SUPPLIED DATA:
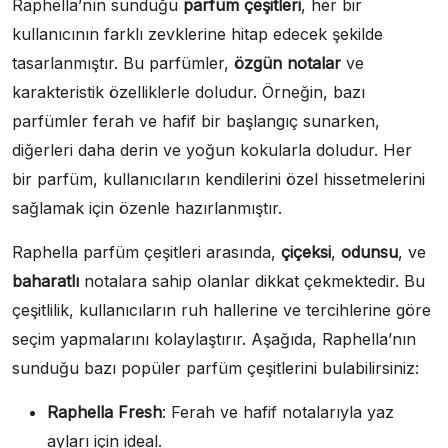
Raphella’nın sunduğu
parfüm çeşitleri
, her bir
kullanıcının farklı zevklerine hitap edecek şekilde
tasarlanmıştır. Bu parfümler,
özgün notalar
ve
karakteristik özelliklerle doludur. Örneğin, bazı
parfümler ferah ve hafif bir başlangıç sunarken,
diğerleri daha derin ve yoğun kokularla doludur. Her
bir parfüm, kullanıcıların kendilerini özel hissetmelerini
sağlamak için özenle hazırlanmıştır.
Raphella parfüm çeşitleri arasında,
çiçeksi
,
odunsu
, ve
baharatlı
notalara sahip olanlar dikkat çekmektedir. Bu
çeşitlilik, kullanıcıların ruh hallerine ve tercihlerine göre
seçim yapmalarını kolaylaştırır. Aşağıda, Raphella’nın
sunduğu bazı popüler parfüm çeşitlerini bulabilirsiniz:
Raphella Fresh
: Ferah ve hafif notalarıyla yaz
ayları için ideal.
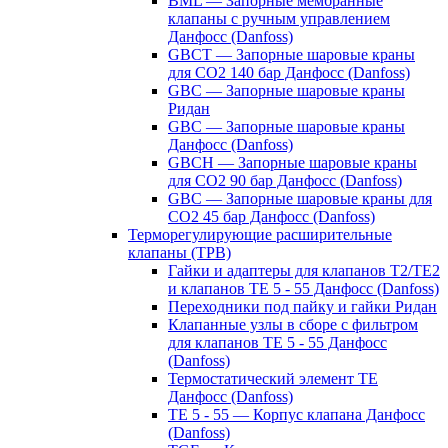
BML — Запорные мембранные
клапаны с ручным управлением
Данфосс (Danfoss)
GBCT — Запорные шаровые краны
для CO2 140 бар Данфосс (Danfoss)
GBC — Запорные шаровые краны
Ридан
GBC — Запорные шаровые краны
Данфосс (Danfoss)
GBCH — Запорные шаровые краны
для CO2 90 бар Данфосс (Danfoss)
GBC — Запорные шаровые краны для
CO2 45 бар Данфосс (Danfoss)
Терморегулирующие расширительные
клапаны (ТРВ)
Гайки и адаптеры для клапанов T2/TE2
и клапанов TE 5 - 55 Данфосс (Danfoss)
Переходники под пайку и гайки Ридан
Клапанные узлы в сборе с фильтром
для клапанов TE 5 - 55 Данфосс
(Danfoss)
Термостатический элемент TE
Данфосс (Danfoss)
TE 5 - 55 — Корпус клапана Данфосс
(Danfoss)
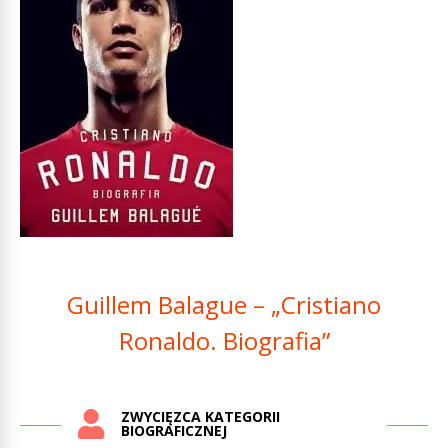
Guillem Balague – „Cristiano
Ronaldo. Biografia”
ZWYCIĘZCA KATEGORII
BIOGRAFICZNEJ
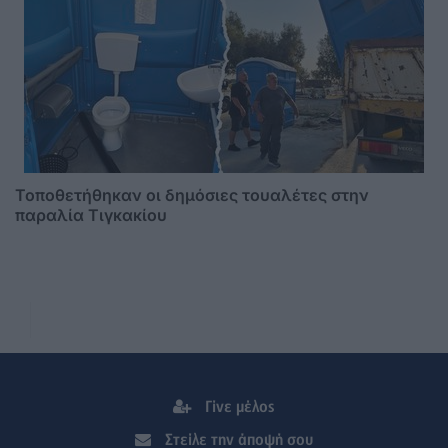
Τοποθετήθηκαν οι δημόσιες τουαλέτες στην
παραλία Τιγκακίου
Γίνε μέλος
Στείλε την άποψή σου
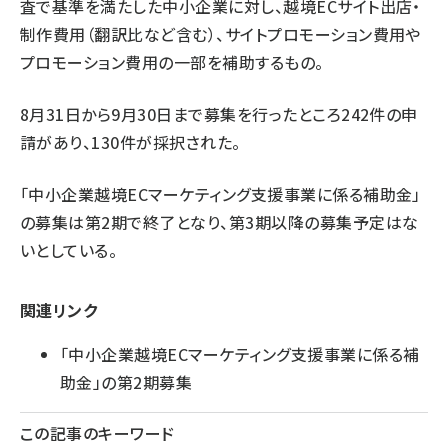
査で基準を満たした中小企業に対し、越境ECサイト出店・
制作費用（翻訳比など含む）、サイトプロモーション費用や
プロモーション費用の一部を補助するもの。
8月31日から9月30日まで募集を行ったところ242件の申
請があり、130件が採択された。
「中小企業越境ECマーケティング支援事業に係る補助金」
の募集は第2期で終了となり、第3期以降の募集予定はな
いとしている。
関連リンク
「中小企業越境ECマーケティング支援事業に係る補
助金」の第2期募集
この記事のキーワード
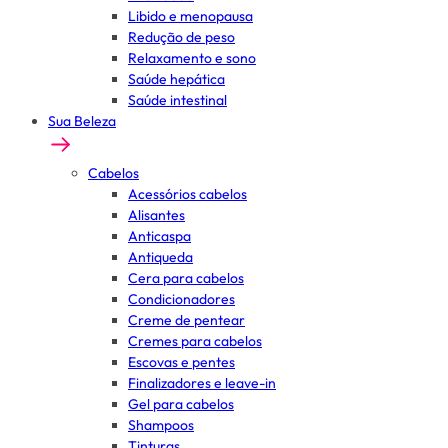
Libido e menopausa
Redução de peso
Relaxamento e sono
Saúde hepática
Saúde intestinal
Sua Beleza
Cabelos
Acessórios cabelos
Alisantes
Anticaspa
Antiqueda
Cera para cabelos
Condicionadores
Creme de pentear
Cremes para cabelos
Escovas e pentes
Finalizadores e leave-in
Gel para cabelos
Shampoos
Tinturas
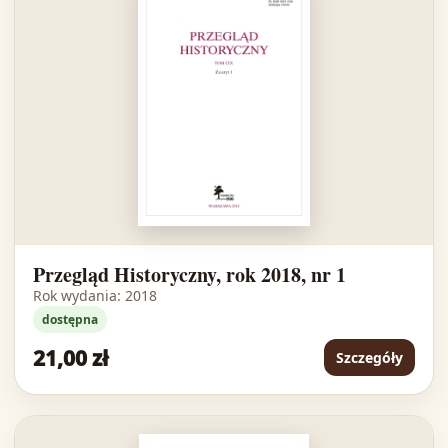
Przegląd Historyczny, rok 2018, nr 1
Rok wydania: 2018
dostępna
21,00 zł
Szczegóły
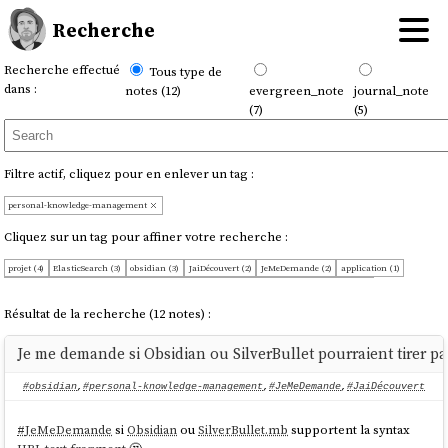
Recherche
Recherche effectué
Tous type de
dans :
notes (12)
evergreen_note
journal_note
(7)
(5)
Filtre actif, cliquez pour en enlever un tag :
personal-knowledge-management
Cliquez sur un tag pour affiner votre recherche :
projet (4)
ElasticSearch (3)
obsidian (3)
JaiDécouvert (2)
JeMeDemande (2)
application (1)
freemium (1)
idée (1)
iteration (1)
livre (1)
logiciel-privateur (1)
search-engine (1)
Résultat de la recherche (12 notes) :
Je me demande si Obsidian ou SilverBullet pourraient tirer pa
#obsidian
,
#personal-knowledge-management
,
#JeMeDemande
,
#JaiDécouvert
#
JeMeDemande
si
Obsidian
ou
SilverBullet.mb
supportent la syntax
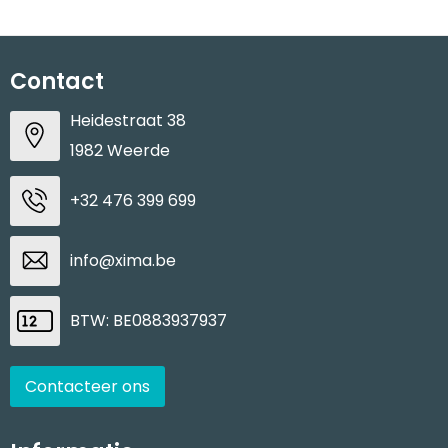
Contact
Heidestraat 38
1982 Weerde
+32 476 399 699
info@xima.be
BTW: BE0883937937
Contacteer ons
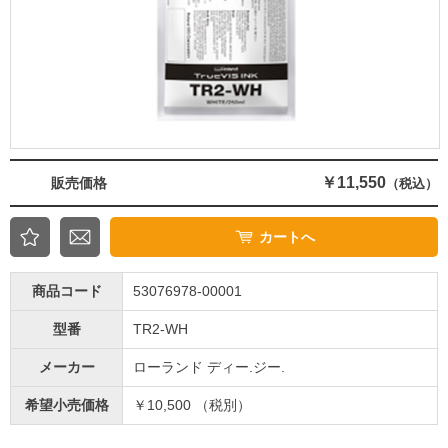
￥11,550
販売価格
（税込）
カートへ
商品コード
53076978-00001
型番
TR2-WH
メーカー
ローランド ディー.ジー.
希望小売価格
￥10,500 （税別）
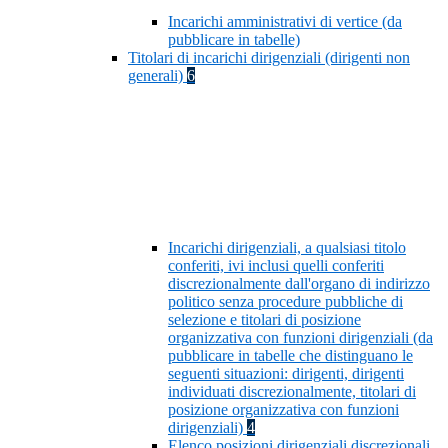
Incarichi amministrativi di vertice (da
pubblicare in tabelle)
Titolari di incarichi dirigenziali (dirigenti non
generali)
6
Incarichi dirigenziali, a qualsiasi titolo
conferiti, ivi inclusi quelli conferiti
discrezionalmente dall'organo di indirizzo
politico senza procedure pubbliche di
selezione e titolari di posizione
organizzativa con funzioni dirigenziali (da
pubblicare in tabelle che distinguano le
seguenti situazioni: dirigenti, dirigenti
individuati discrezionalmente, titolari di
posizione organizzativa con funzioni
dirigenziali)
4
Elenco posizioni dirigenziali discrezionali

YOUR OBJECTIVE:
Identify every line in the rows above that contains the word "notes", and copy each such line in full. Case counts, so a line matches only if the capitalization is identical.

REPLY:
notes (12)
Résultat de la recherche (12 notes) :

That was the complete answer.